WHAT IS ASKED
**A)** Copy the film review below, starting at the words "Taking the non-Chinese" and stopping after "resistance, and collaboration.", and switch each "occupation" to "invasion".
**B)** According to the film review below, which actor plays Ling Tan?

START EXCERPT

Taking the non-Chinese casting out of the equation for just a moment, "The Dragon Seed" is a powerful story of what happened to the Chinese during the barbaric occupation of the Japanese. The story focuses on the family of Ling Tan (Walter Huston), his wife (Aline McMahon), and his sons, Lao Er Tan (Turhan Bey) and wife Jade (Katharine Hepburn), Lao San Tan (Hurd Hatfield) and Lao Ta Tan (Robert Bice). Jade is a modern thinker, and part of the story deals with the struggles between the new times and old traditions and the role of women. The other part of the story is how various people deal with the occupation. There is submissiveness, resistance, and collaboration.
I'm most moved by a review on this site by a man who has a Chinese father-in-law. His father-in-law loved the film. No one in China knew that America was on their side; they were taught to hate the western world.
So if a Chinese man can overlook the casting, I suppose I can too, but I can't. The acting is fantastic, but one wonders what was wrong with Anna May Wong, Keye Luke, Sen Yung, and why only the extras and children seemed to be at the very least Asian. For me the most egregious casting was that of Katharine Hepburn. Her acting came alive in the second part of the film. She once said that Spencer Tracy made her seem very feminine. He's not in this movie. In the beginning, in the love scenes with her husband, it doesn't come off. She's better when the character shows strength. Her finishing school accent and wig don't cut it either. Very difficult to watch. Also, she seems oddly matched with Turhan Bey.
This film is still well worth seeing. It's very dramatic and emotional, with a very big and poignant ending.

END EXCERPT
START STORED ROWS

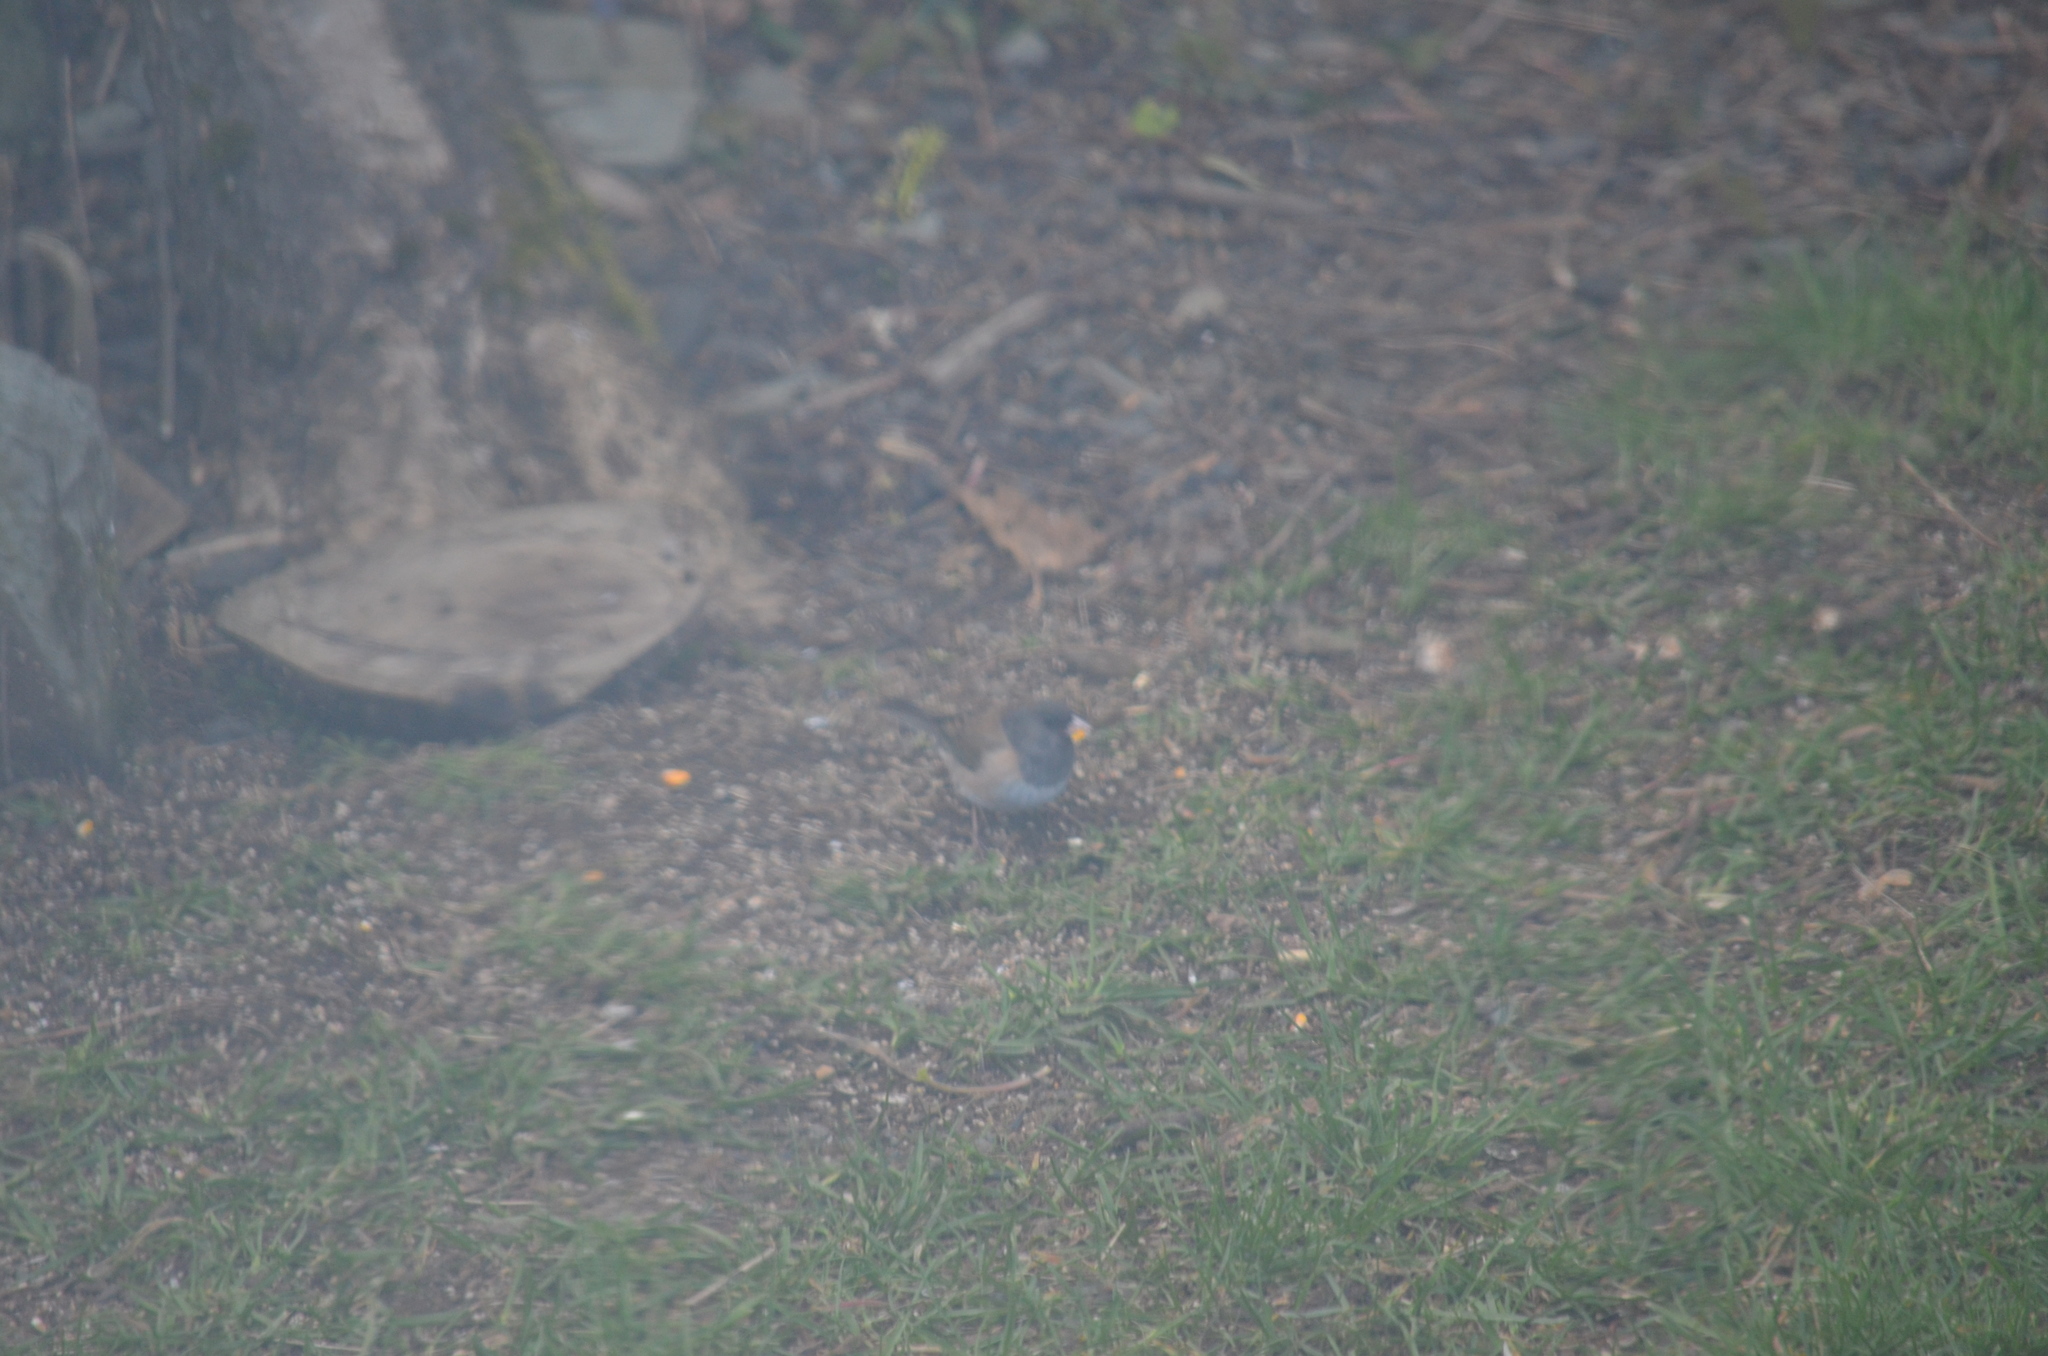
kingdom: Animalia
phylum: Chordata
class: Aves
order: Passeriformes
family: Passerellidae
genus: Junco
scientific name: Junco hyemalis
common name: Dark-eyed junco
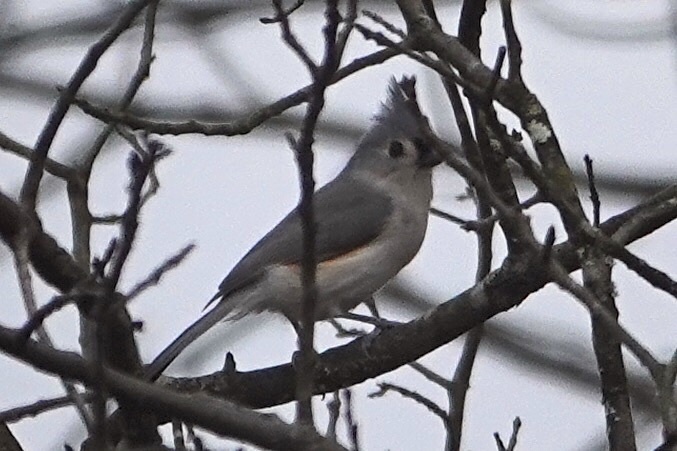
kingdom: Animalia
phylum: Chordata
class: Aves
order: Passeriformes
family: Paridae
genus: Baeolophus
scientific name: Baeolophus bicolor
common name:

END STORED ROWS

RESULTS FOR EACH TASK
**A)**
Taking the non-Chinese casting out of the equation for just a moment, "The Dragon Seed" is a powerful story of what happened to the Chinese during the barbaric invasion of the Japanese. The story focuses on the family of Ling Tan (Walter Huston), his wife (Aline McMahon), and his sons, Lao Er Tan (Turhan Bey) and wife Jade (Katharine Hepburn), Lao San Tan (Hurd Hatfield) and Lao Ta Tan (Robert Bice). Jade is a modern thinker, and part of the story deals with the struggles between the new times and old traditions and the role of women. The other part of the story is how various people deal with the invasion. There is submissiveness, resistance, and collaboration.

**B)** Walter Huston